Set exercise A — Show every line in the entries below that contains the string "kern".

Extracted text —
========================================
Article

Frontline Initiative Credentialing

If you Build It, They Will Come

Author

Marianne Taylor is the Director of Grant Development at Bristol Community College in Fall River, Massachusetts.

Note: This is an edited version of Marianne Taylor’s article that first appeared in the Spring 2000 issue of Frontline Initiative, before the NADSP built a national credentialing program. Now that the program is built, we need direct support professionals (DSPs) to “come” and use it.

Movie buffs will remember this line from the movie “Field of Dreams.” It referred to building a baseball diamond in an Iowa cornfield. When it was finished, the ghosts of past baseball greats did come and play ball at night.

For me, this line articulates what will be accomplished by the National Alliance for Direct Support Professionals’ (NADSP) rigorous and relevant voluntary credentialing program for direct support professionals (DSPs) across the country. The NADSP credentialing program identifies what people must know and be able to do in order to be effective in supporting people in the community. Credentialing communicates best practices in direct support to the human service field and to society as a whole. The components of the NADSP credential program will serve as the foundation of the emerging profession, establish a professional identity for direct support, and drive the development of educational and training opportunities for those who wish to build and excel in careers in direct support. Furthermore, with access to the enrichment and recognition that results from earning a credential, people currently in direct support will “come” to a deeper understanding of their practice.

We visited with direct support professionals (DSPs) across the country while developing the Community Support Skill Standards, and they were unanimously in favor of earning a credential for the important work they do. When the NADSP adopted its slate of priorities in 1997, the DSPs at the meeting embraced the goal of developing a voluntary national credential, stating, “We want to be held to a clear and high standard.” Now, in 2006, the 32 affiliate chapters of the NADSP – with DSPs as leaders and advocates at the local level – approve of and are excited by the NADSP credentialing program.

The NADSP credentialing program will help people outside of human services see that direct service, like other professions, has a name as well as a body of skills, knowledge, and ethical principles. It will also provide us with a tool to market the role to prospective workers. “Direct Support Professional” will become a career track taught in school programs along with cosmetology, auto mechanics, graphic design, etc.

The NADSP credential will ensure that those who pursue it will learn the most important aspects of the work in programs of study and experience in school or through on-the-job training (OJT). What we currently teach DSPs on the job is mostly health and safety skills and those required by state regulation. The complexities of current best practices – such as facilitating community inclusion, supporting participant empowerment, and honoring dreams and preferences – are often neglected.
========================================
Stored entries:
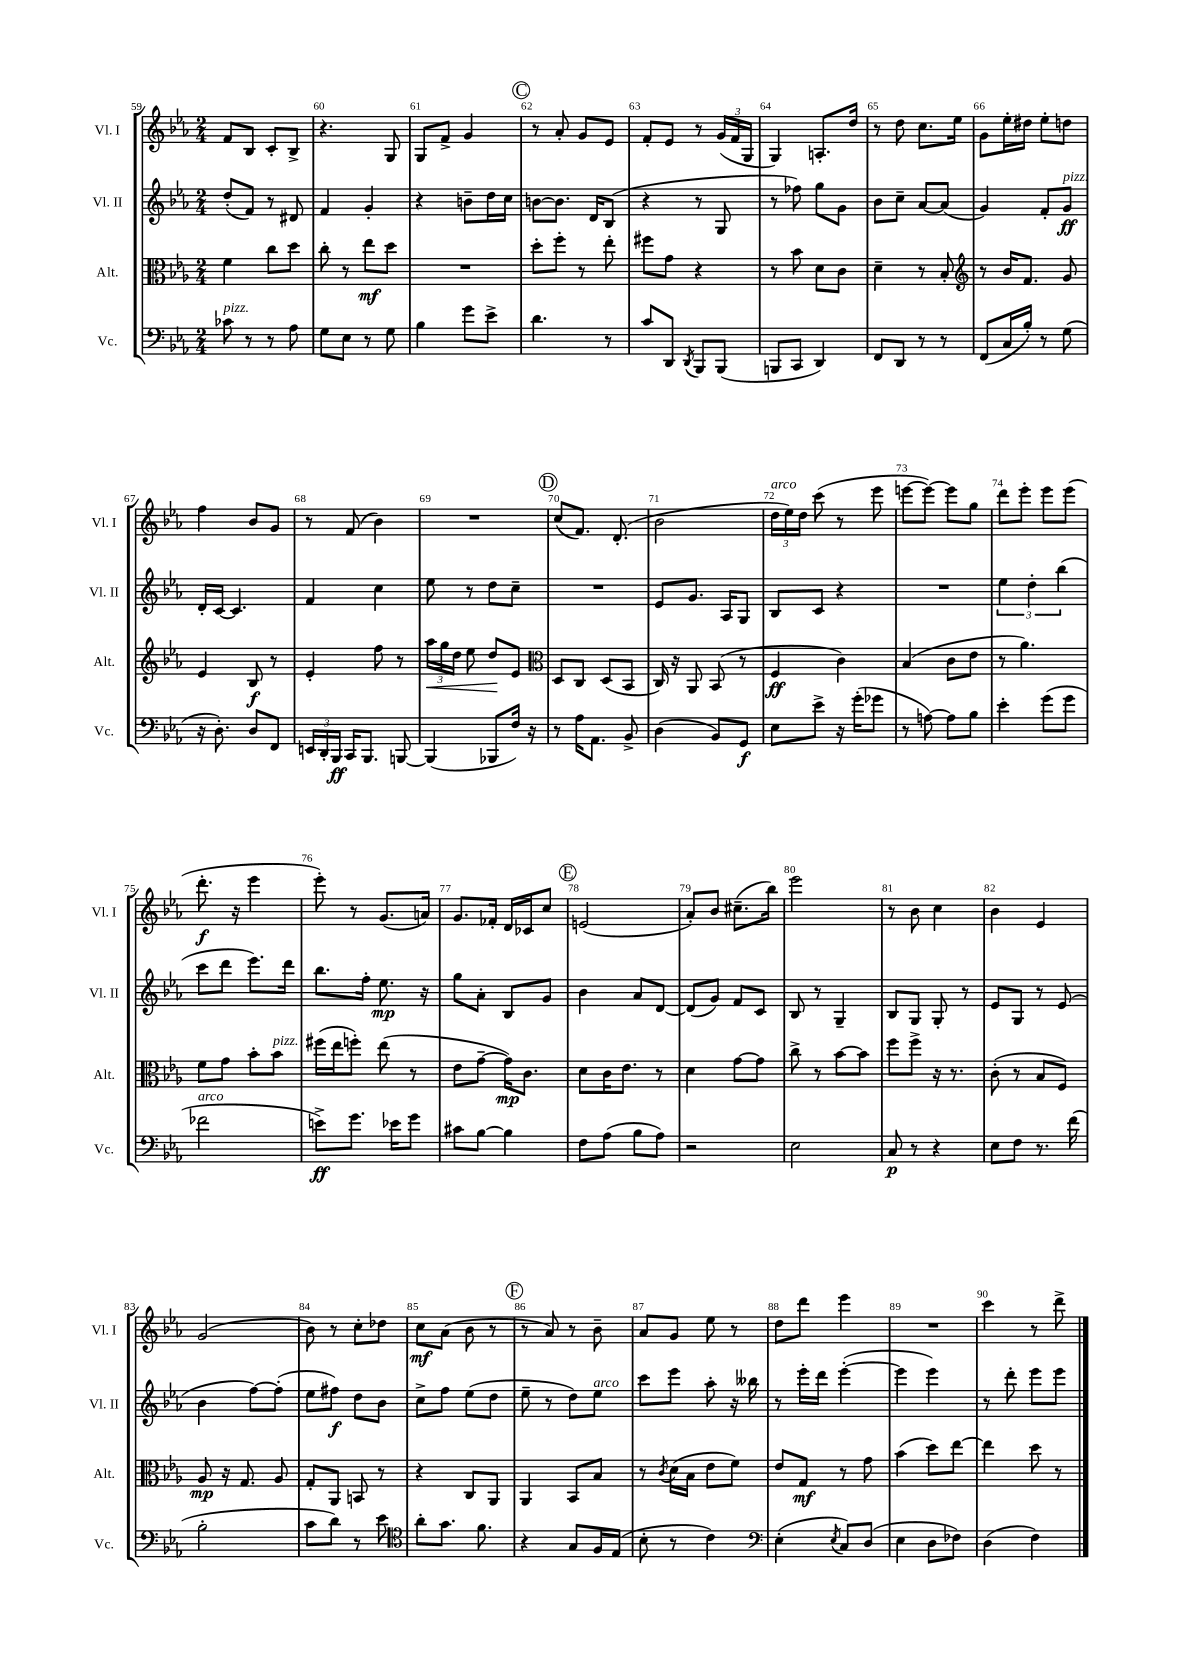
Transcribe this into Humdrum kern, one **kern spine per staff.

**kern	**kern	**kern	**kern
*staff4	*staff3	*staff2	*staff1
*clefF4	*clefC3	*clefG2	*clefG2
*k[b-e-a-]	*k[b-e-a-]	*k[b-e-a-]	*k[b-e-a-]
*M2/4	*M2/4	*M2/4	*M2/4
8c-\	4f\	(8dd'/L	8f/L
8r	.	8f/J)	8B-/J
8r	8cc\L	8r	8c'/L
8A-\	8dd\J	8d#/	8B-^/J
=	=	=	=
8G\L	8cc'\	4f/	4.r
8E-\J	8r	.	.
8r	8ee-\L	4g'/	.
8G\	8dd\J	.	8G/
=	=	=	=
4B-\	2r	4r	8G/L
.	.	.	8f^/J
8g\L	.	8b~\L	4g/
8e-^\J	.	16dd\L	.
.	.	16cc\JJ	.
=	=	=	=
4.d\	8dd'\L	[8b\L	8r
.	8ff'\J	8.b\]J	8a-'/
.	8r	.	8g/L
.	.	16d/LK	.
8r	8ee-'\	(8B-/J	8e-/J
=	=	=	=
8c/L	8ff#\L	4r	8f'/L
8DD/J	8g\J	.	8e-/J
8qDD/	.	.	.
8BBB-/L	4r	8r	8r
(8BBB-/J	.	8G/	(24g/LL
.	.	.	24f/
.	.	.	24G/JJ
=	=	=	=
8BBB/L	8r	8r	4G/)
8CC/J	8b-\	8ff-\)	.
4DD/)	8d\L	8gg\L	8.A'/L
.	8c\J	8g\J	.
.	.	.	16dd/Jk
=	=	=	=
8FF/L	4d~\	8b-\L	8r
8DD/J	.	8cc~\J	8dd\
8r	8r	[8a-/L	8.cc\L
8r	8B-'/	(8a-/]J	.
.	.	.	16ee-\Jk
=	=	=	=
*	*clefG2	*	*
(8FF/L	8r	4g/)	8g\L
16C/L	16b-/LK	.	16ee-'\L
16B-'/JJ)	8.f/J	.	16dd#\JJ
8r	.	8f'/L	8ee-'\L
(8G\	8g/	8g/J	8dd\J
=	=	=	=
16r	4e-/	16d'/LL	4ff\
8.D'\)	.	[16c/JJ	.
.	.	4.c/]	.
8D/L	8B-/	.	8b-/L
8FF/J	8r	.	8g/J
=	=	=	=
24EE/LL	4e-'/	4f/	8r
24DD'/	.	.	.
24BBB-/JJ	.	.	.
16CC/LK	.	.	(8f/
8.BBB-/J	.	.	.
.	8ff\	4cc\	4b-\)
[8BBB/	8r	.	.
=	=	=	=
(4BBB/]	24aa-\LL	8ee-\	2r
.	24gg\	.	.
.	24dd\JJ	.	.
.	8ee-\	8r	.
8BBB-/L	8dd/L	8dd\L	.
16F/Jk)	8e-/J	8cc~\J	.
16r	.	.	.
=	=	=	=
*	*clefC3	*	*
8r	8D/L	2r	(8cc/L
16A-\LK	8C/J	.	8.f/J)
8.AA-\J	.	.	.
.	(8D/L	.	.
.	.	.	(8.d'/
8BB-^/	8BB-/J	.	.
=	=	=	=
(4D\	16C/)	8e-/L	2b-\
.	16r	.	.
.	8AA-/	8.g/J	.
8BB-/L)	(8BB-/	.	.
.	.	16A-/LK	.
8GG/J	8r	8G/J	.
=	=	=	=
8E-\L	4F/	8B-/L	24dd\LL
.	.	.	24ee-\)
.	.	.	24dd\JJ
8e-^\J	.	8c/J	(8ccc\
16r	4c\)	4r	8r
(16g'\LK	.	.	.
8g-\J	.	.	8eee-\
=	=	=	=
8r	(4B-/	2r	[8eee\L
[8A\)	.	.	8eee\_J)
8A\]L	8c\L	.	8eee\]L
8B-\J	8e-\J	.	8gg\J
=	=	=	=
4e-'\	8r	6ee-\	8ddd\L
.	4.a-\)	.	8eee-'\J
.	.	6dd'\	.
(8g\L	.	.	8eee-\L
.	.	(6bb-\	.
8g\J	.	.	(8eee-\J
=	=	=	=
2f-\	8f\L	8ccc\L	8.ddd'\
.	8g\J	8ddd\J	.
.	.	.	16r
.	8b-'\L	8.eee-\L)	4eee-\
.	8b-\J	.	.
.	.	16ddd\Jk	.
=	=	=	=
8e^\L)	(16ff#\LL	8.bb-\L	8eee-'\)
.	16ee-\J	.	.
8.g\J	8ff'\J)	.	8r
.	.	16ff'\Jk	.
.	(8ee-\	8.ee-\	(8.g/L
16e-\LK	.	.	.
8g\J	8r	.	.
.	.	16r	16a/Jk)
=	=	=	=
8c#\L	8e-\L	8gg\L	8.g/L
[8B-\J	[8g~\J	8a-'\J	.
.	.	.	16f-'/Jk
4B-\]	16g\]LK)	8B-/L	16d/LL
.	8.c\J	.	16c-/J
.	.	8g/J	8cc/J
=	=	=	=
8F\L	8d\L	4b-\	(2e/
(8A-\J	16c\K	.	.
.	8.e-\J	.	.
8B-\L	.	8a-/L	.
8A-\J)	8r	[8d/J	.
=	=	=	=
2r	4d\	(8d/]L	8a-'/L)
.	.	8g/J)	8b-/J
.	[8g\L	8f/L	(8.cc#~\L
.	8g\]J	8c/J	.
.	.	.	16bb-\Jk)
=	=	=	=
2E-\	8cc^\	8B-/	2eee-\
.	8r	8r	.
.	[8b-\L	4G~/	.
.	8b-\]J	.	.
=	=	=	=
8C/	8ff\L	8B-/L	8r
8r	8ff^\J	8G/J	8b-\
4r	16r	8G'/	4cc\
.	8.r	.	.
.	.	8r	.
=	=	=	=
8E-\L	(8c'\	8e-/L	4b-\
8F\J	8r	8G/J	.
8.r	8B-/L	8r	4e-/
.	8F/J)	(8e-/	.
(16f\	.	.	.
=	=	=	=
2B-'\	8A-/	4b-\	(2g/
.	16r	.	.
.	8.G/	.	.
.	.	[8ff\L)	.
.	8A-/	(8ff'\]J	.
=	=	=	=
8c\L	8G'/L	8ee-\L	8b-\)
8d\J)	8AA-/J	8ff#\J)	8r
8r	8BB/	8dd\L	8cc'\L
8e-\	8r	8b-\J	8dd-\J
=	=	=	=
*clefC4	*	*	*
8a-'\L	4r	8cc^\L	8cc\L
8.g\J	.	8ff\J	(8a-\J
.	8C/L	(8ee-\L	8b-\
8.f\	.	.	.
.	8AA-/J	8dd\J	8r
=	=	=	=
4r	4AA-/	8ee-~\	8r
.	.	8r	8a-/)
8G/L	8BB-/L	8dd\L)	8r
16F/L	8B-/J	8ee-\J	8b-~\
(16E-/JJ	.	.	.
=	=	=	=
8B-'\	8r	8ccc\L	8a-/L
.	8qc/	.	.
8r	(16d\LL	8eee-\J	8g/J
.	16B-\JJ	.	.
4c\)	8e-\L	8aa-'\	8ee-\
.	8f\J)	16r	8r
.	.	16bb--\	.
=	=	=	=
*clefF4	*	*	*
(4E-'\	8e-/L	8r	8dd\L
.	8G/J	16eee-'\LL	8ddd\J
.	.	16ddd\JJ	.
8qE-/	.	.	.
8C/L)	8r	([4eee-'\	4eee-\
(8D/J	8g\	.	.
=	=	=	=
4E-\	(4b-\	4eee-\]	2r
8D\L	8dd\L)	4eee-\)	.
8F-\J)	[8ee-\J	.	.
=	=	=	=
(4D\	4ee-\]	8r	4ccc\
.	.	8ddd'\	.
4F\)	8dd\	8eee-\L	8r
.	8r	8eee-\J	8ddd^\
==	==	==	==
*-	*-	*-	*-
========================================
Set exercise B — Write out the part of the credentialing article from "Frontline Initiative Credentialing" up to and including "and use it.", word for word.

Expected output A —
Transcribe this into Humdrum kern, one **kern spine per staff.
**kern	**kern	**kern	**kern

Expected output B —
Frontline Initiative Credentialing

If you Build It, They Will Come

Author

Marianne Taylor is the Director of Grant Development at Bristol Community College in Fall River, Massachusetts.

Note: This is an edited version of Marianne Taylor’s article that first appeared in the Spring 2000 issue of Frontline Initiative, before the NADSP built a national credentialing program. Now that the program is built, we need direct support professionals (DSPs) to “come” and use it.